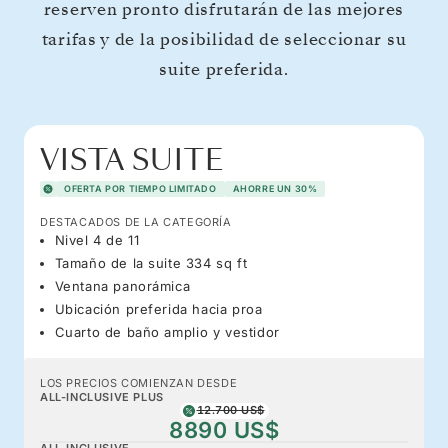
reserven pronto disfrutarán de las mejores
tarifas y de la posibilidad de seleccionar su
suite preferida.
VISTA SUITE
OFERTA POR TIEMPO LIMITADO
AHORRE UN 30%
DESTACADOS DE LA CATEGORÍA
Nivel 4 de 11
Tamaño de la suite 334 sq ft
Ventana panorámica
Ubicación preferida hacia proa
Cuarto de baño amplio y vestidor
LOS PRECIOS COMIENZAN DESDE
ALL-INCLUSIVE PLUS
12.700 US$
8890 US$
ALL-INCLUSIVE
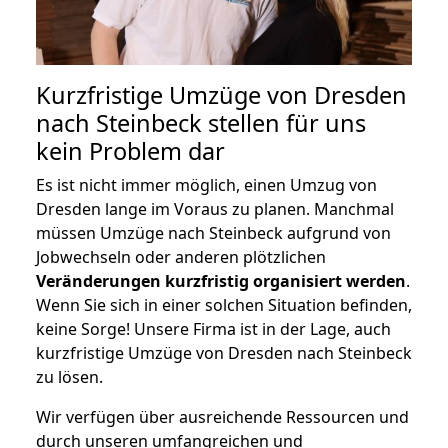
Kurzfristige Umzüge von Dresden
nach Steinbeck stellen für uns
kein Problem dar
Es ist nicht immer möglich, einen Umzug von
Dresden lange im Voraus zu planen. Manchmal
müssen Umzüge nach Steinbeck aufgrund von
Jobwechseln oder anderen plötzlichen
Veränderungen kurzfristig organisiert werden
.
Wenn Sie sich in einer solchen Situation befinden,
keine Sorge! Unsere Firma ist in der Lage, auch
kurzfristige Umzüge von Dresden nach Steinbeck
zu lösen.
Wir verfügen über ausreichende Ressourcen und
durch unseren umfangreichen und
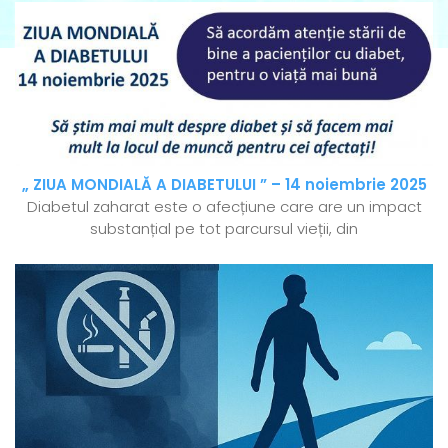
„ ZIUA MONDIALĂ A DIABETULUI ” – 14 noiembrie 2025
Diabetul zaharat este o afecțiune care are un impact
substanțial pe tot parcursul vieții, din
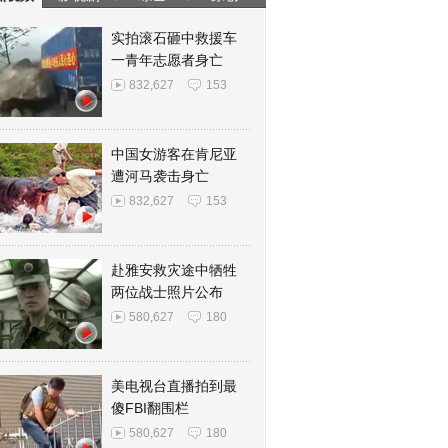
实拍滚石砸中救援车
一青年志愿者身亡
832,627
153
中国女游客在肯尼亚
遭河马袭击身亡
832,627
153
赴雅安救灾途中牺牲
两位战士照片公布
580,627
180
美电视台直播拍到最
傻FBI翻围栏
580,627
180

_Required action_
Reproduce the text of the listing above with "Dresden" changed to "Leipzig" everywhere it occurs, leaving everything else the same. Omit the pictures from your answer.

_Result for this task_
reserven pronto disfrutarán de las mejores
tarifas y de la posibilidad de seleccionar su
suite preferida.
VISTA SUITE
OFERTA POR TIEMPO LIMITADO
AHORRE UN 30%
DESTACADOS DE LA CATEGORÍA
Nivel 4 de 11
Tamaño de la suite 334 sq ft
Ventana panorámica
Ubicación preferida hacia proa
Cuarto de baño amplio y vestidor
LOS PRECIOS COMIENZAN DESDE
ALL-INCLUSIVE PLUS
12.700 US$
8890 US$
ALL-INCLUSIVE
Kurzfristige Umzüge von Leipzig
nach Steinbeck stellen für uns
kein Problem dar
Es ist nicht immer möglich, einen Umzug von
Leipzig lange im Voraus zu planen. Manchmal
müssen Umzüge nach Steinbeck aufgrund von
Jobwechseln oder anderen plötzlichen
Veränderungen kurzfristig organisiert werden
.
Wenn Sie sich in einer solchen Situation befinden,
keine Sorge! Unsere Firma ist in der Lage, auch
kurzfristige Umzüge von Leipzig nach Steinbeck
zu lösen.
Wir verfügen über ausreichende Ressourcen und
durch unseren umfangreichen und
„ ZIUA MONDIALĂ A DIABETULUI ” – 14 noiembrie 2025
Diabetul zaharat este o afecțiune care are un impact
substanțial pe tot parcursul vieții, din
实拍滚石砸中救援车
一青年志愿者身亡
832,627
153
中国女游客在肯尼亚
遭河马袭击身亡
832,627
153
赴雅安救灾途中牺牲
两位战士照片公布
580,627
180
美电视台直播拍到最
傻FBI翻围栏
580,627
180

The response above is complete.